Environmental Defense praised a recent agreement between Entergy and the Pacific Northwest Direct Seed Association (PNDSA), which will demonstrate farming methods that help to reduce global warming. PNDSA and Environmental Defense also have a cooperative agreement to investigate and encourage the adoption of environmentally beneficial farming practices.
The Entergy/PNDSA agreement begins a long-term project to quantify soil carbon and greenhouse gas reduction credits resulting from the adoption of direct seed practices by participating growers. Carbon sequestration in soils and reduced emissions of greenhouse gas pollution help to slow the buildup of these gases in the atmosphere and resulting global warming.

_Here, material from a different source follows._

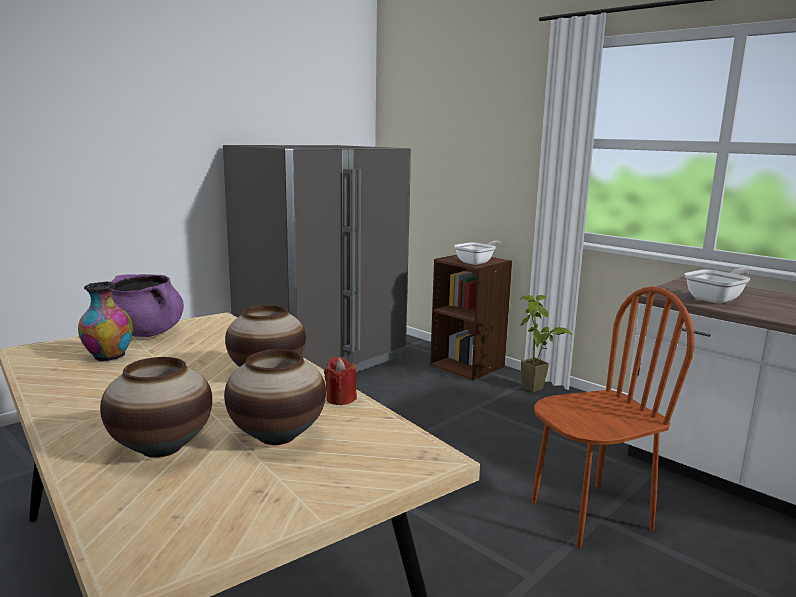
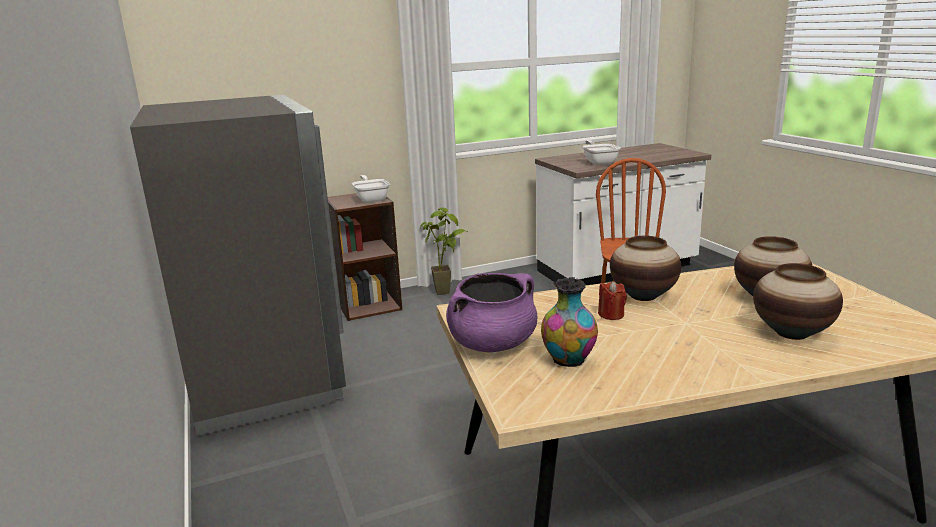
camera: 65 degrees left, 5 degrees up
red candle [324,357,357,405] -> red candle moved to [598,281,627,320]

"This is a unique agreement that both offsets and reduces carbon dioxide emissions," said Karl Kupers, vice president of the PNDSA who farms near Harrington, Washington. "This project will allow farmers to make conservation investments that will pay off for them as well as for the planet's future."
"This is one of a number of internal and external projects Entergy is undertaking to reduce emissions and achieve its greenhouse gas target," said Dr. Marty Smith, Entergy's climate program coordinator. "Not only are emissions being avoided, but through this special project Entergy has the opportunity to make a contribution to the advancement of a whole new and more environmentally sound method of agriculture."
"This pilot project will demonstrate farming practices that protect the environment and our nation's soil resources in a sustainable manner," said Dr. Zach Willey, Environmental Defense economist. "The project can show how best to verify greenhouse gas reduction credits produced by improved farming practices and can give farmers incentives to join the fight against global warming."
Entergy, based in New Orleans, Louisiana, USA, is a global energy company engaged in power production, distribution operations, and related diversified services. PNDSA, based in Pasco, Washington, USA, is a non-profit organization providing education and assistance to farmers in Washington, Idaho, Oregon, Montana, and California on the adoption of low- and no-till cultural practices in farming operations.